In the past couple of months and years, I’ve come to notice how often data projects become incredibly hard or fail because the data pipeline isn’t working correctly. Most of the time this is because, at some point in the pipeline, human intervention is necessary.
TL;DR: Keep any human intervention out of your data pipeline as soon as possible. It will make the operationalization of your solution incredibly hard.
In this article, I will draw some parallels between this observation and Amdahl’s Law, which is often cited when talking about the maximum speed up a piece of software can reach when running on multiple CPUs.
The main objectives of data in a business context
Let’s clarify first what the objective of data is in a very general business context. I’m intentionally trying to keep this on a very high level here.
The first objective can be to store the data. That can be for internal documentation purposes or compliance with regulatory requirements. What data you can, have to, and should store is a completely different topic, we’ll leave that for another article.
The second objective is to generate value. After all (we may like or dislike this fact) most businesses exist to generate value. So this second objective is in the main interest of the business.
But there is a long way from data being generated and stored to data delivering any sort of value. Various tools wrangle with the data along that way and at the end of it, the data has generated some value: A dashboard providing insights into the business, a next-best-offer model recommending new articles to the customers, some forecast model aiding in planning the next business year…
In an ideal world, the data goes from storage to value without any human intervention. What that would mean (theoretically) is fast generation of value, fast insights, and less manual “data-work” for the employees. On top of that, we get fewer errors in automated steps in the process than in manual steps. Let’s stick with those two factors: Speed and quality.
In reality, however, the world is not ideal. There are obstacles along the way from data storage to data value. Now, how “bad” are those obstacles?
That’s where I want to draw a parallel to Amdahl’s Law. The law gives a theoretical upper bound for the speedup of a task that is parallelized using multiple resources under the constraint that a certain amount of the work cannot be parallelized. It originates in the field of high-performance computing (HPC), where the “resources” are CPUs or GPUs.
Here’s an example: Imagine you have a piece of software that solves a problem in 100 hours using 1 CPU. You want to parallelize this piece of software but you quickly find that there is a part of the code that is inherently non-parallelizable — some sophisticated algorithm for example. During the 100 hours, the software spends 5 hours (that’s “only” 5%!) in that part of the code. The other 95 hours it spends in code that is easily parallelizable. Now, no matter how many CPUs you throw at your problem, you will never be able to solve the problem in less than 5 hours, because that’s the time you spend in the serial portion of the code! Thus, you will not be able to speed up your problem-solving by a factor greater than 20. Even if you use thousands (which is not uncommon in HPC) or even millions of CPUs. The more work you invest in parallelizing the 95% of your code that are easily parallelizable, the more annoying the non-parallelizable code will become. It becomes the bottleneck in your problem-solving capabilities.

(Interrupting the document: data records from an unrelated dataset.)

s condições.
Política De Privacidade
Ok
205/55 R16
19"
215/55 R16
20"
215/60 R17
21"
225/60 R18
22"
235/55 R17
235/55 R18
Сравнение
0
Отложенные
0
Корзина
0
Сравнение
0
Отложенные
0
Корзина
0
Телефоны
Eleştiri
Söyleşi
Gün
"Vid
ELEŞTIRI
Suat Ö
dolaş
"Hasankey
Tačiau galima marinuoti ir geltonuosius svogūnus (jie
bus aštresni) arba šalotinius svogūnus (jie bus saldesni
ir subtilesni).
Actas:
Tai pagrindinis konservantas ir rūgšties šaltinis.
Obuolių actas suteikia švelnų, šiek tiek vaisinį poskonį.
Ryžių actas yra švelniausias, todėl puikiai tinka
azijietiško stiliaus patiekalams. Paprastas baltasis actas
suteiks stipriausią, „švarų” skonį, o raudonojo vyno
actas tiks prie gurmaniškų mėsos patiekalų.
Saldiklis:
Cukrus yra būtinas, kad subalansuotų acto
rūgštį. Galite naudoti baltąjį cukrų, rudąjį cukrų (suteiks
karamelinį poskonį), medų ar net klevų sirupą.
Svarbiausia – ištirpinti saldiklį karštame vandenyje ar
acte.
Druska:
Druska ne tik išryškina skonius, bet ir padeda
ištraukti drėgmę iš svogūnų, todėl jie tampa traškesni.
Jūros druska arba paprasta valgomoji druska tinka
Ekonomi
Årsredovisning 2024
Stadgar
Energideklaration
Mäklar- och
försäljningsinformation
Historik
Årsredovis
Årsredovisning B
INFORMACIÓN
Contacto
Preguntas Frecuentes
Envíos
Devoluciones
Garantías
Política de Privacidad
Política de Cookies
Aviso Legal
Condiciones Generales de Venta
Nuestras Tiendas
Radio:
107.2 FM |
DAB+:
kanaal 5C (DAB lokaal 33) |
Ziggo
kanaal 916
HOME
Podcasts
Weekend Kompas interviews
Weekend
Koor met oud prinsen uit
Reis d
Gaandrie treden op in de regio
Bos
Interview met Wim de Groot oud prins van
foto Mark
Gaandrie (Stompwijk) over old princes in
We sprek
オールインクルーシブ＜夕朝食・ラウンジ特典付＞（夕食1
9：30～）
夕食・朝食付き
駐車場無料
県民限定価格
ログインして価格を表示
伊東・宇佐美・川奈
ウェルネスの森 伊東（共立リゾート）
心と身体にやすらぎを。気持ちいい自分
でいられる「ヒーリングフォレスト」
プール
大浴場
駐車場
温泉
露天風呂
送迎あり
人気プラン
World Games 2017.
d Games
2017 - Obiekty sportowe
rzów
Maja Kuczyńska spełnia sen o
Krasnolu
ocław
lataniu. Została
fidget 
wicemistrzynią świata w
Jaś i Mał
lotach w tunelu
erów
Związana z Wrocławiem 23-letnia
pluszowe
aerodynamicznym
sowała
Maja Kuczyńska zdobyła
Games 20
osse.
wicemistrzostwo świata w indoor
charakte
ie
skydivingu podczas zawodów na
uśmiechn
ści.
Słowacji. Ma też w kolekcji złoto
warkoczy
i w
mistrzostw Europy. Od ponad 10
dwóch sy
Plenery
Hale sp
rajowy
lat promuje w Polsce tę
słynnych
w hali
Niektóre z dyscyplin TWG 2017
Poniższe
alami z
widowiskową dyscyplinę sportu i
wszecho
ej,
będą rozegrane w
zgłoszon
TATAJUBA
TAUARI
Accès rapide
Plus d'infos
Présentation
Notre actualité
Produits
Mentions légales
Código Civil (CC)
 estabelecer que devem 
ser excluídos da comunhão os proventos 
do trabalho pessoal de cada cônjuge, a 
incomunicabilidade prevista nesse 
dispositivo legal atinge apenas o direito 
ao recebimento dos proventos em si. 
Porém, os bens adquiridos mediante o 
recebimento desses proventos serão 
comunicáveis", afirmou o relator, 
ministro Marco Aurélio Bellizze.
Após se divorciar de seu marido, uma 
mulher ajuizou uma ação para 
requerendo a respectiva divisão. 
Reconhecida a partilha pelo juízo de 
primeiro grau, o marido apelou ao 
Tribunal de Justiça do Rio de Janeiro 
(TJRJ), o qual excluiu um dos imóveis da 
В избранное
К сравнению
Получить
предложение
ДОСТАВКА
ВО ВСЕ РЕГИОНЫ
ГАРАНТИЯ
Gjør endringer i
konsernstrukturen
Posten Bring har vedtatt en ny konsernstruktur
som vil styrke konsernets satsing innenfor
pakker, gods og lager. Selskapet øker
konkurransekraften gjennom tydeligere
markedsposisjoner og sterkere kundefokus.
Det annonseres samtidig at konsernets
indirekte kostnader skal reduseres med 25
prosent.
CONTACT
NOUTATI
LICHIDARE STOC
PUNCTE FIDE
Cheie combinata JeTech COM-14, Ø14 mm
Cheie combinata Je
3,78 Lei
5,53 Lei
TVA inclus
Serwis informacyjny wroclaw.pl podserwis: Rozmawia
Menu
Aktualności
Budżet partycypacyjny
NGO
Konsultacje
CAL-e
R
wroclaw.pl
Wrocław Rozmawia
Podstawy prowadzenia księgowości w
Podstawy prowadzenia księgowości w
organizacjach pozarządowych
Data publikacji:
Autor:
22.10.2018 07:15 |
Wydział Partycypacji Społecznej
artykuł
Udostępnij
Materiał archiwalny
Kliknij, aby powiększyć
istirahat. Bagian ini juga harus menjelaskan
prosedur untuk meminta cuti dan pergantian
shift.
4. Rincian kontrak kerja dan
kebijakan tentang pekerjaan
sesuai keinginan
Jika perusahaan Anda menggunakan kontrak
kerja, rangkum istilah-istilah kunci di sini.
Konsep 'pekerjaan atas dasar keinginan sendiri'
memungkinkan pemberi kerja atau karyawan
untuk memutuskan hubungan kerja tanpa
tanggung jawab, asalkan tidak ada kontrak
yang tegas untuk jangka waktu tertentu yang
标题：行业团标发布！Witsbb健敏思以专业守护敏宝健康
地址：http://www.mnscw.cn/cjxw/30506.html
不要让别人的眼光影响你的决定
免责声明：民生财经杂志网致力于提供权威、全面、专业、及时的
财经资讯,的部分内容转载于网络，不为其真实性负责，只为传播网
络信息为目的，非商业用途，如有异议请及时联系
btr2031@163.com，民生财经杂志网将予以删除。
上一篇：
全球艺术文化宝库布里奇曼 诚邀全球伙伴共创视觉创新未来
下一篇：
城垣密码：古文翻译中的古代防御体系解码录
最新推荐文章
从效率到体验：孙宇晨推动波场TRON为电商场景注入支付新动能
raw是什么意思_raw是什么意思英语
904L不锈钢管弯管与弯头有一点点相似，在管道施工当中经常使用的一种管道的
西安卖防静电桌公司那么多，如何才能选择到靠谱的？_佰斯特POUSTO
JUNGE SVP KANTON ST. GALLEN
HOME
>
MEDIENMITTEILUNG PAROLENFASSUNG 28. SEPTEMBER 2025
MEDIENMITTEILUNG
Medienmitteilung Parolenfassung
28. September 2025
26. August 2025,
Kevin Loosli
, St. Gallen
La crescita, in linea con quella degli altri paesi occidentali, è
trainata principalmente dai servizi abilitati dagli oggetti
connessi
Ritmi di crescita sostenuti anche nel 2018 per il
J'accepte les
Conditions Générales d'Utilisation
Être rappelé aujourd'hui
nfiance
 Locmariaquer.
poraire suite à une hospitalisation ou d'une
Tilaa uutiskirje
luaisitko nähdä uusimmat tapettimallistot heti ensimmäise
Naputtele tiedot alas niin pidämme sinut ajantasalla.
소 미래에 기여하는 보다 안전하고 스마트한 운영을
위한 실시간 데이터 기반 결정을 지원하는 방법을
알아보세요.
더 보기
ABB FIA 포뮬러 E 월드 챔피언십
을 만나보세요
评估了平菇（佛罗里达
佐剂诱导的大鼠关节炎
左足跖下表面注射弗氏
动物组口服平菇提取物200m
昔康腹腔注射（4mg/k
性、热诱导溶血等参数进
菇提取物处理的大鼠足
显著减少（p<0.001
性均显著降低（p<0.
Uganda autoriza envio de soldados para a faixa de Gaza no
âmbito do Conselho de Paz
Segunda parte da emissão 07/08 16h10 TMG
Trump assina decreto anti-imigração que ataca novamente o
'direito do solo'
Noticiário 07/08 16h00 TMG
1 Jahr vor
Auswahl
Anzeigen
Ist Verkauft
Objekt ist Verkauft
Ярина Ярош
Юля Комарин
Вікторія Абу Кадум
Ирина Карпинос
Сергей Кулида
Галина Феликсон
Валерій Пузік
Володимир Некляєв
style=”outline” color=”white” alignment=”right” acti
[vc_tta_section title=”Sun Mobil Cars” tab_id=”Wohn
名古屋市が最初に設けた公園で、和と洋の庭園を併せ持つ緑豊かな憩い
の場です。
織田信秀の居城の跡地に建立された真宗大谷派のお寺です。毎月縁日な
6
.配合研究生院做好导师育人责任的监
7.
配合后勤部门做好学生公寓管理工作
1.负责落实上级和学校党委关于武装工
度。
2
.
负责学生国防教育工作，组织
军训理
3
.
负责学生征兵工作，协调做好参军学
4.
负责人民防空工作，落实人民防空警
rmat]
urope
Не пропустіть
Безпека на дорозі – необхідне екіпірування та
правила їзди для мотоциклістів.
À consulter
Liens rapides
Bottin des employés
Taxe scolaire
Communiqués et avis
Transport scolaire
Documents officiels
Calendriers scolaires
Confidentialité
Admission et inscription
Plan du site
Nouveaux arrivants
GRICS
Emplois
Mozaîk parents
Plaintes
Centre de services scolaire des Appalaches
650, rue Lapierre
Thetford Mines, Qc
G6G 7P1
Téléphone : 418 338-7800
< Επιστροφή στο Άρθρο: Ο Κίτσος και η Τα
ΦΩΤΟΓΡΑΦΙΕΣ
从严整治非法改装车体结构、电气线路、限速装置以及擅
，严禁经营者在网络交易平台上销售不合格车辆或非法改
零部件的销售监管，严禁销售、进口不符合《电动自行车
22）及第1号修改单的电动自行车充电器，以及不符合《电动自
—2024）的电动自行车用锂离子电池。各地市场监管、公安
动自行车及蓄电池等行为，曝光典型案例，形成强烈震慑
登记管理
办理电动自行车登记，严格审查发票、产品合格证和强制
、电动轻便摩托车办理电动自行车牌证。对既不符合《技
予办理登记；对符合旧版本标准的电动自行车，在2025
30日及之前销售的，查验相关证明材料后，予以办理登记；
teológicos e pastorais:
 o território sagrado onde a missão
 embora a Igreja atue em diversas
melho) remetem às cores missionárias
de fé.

Amdahl’s Law in data pipelines
See how that applies to our long way from data being generated and stored to data delivering value?!
The parallelizable part of the code in our example above is your dashboard, your ML algorithm, or more generally, your “generate-value-from-data” tool. The non-parallelizable part of the code is the human intervention in your data pipeline.
The better, the faster, your “generate-value-from-data” tool becomes, the larger is the annoyance of human intervention in the loop.
Imagine there’s a business problem that is currently solved by people collecting data manually from different data sources, people transforming data manually and then people putting together the transformed data for the stakeholders, also manually. This whole process takes 6 months, which is pretty annoying. Now you write a brilliant piece of software that reduces the “putting together” part from 2 months to 1 hour, which is a tremendous speedup. But guess what: The overall process from stored data to data value is still 4 months (and 1 hour) long. Also, remember the garbage in, garbage out rule: If (human) errors happen in the collection and transformation of the data, and those errors will happen, your software will produce garbage.
What does that mean for data-related projects? Of course, the situation is mostly not as simple as in my example above. But I hope you get the point — seeing the big picture:
- Make sure you find those weak points along the data pipeline as early as possible: Does anyone need to trigger any scripts manually? Does someone tinker around with Excel files that end up being used in your product, e.g. software or dashboard? These are no-nos. Adress these topics early in your project and make stakeholders aware that these bottlenecks will limit the impact of your product.
- Most of the time you won’t be able to fix these bottlenecks yourself. Do not try to circumvent them. Ask the people who can fix them to fix them. And again, make sure everyone knows where problems might occur.
- It doesn’t stop after identifying the bottlenecks once. After you have improved the pipeline, start evaluating the whole pipeline for the next weakness. Until the path from stored data to data value is fully automated.
Please, share your thoughts with me! Have you encountered this problem before? Did it “only” lower the impact your product had? Or did the project fail? Ok, that’s not something we want to talk about ;-) Where did you successfully automate things? Is there something along a data pipeline that just cannot be automated?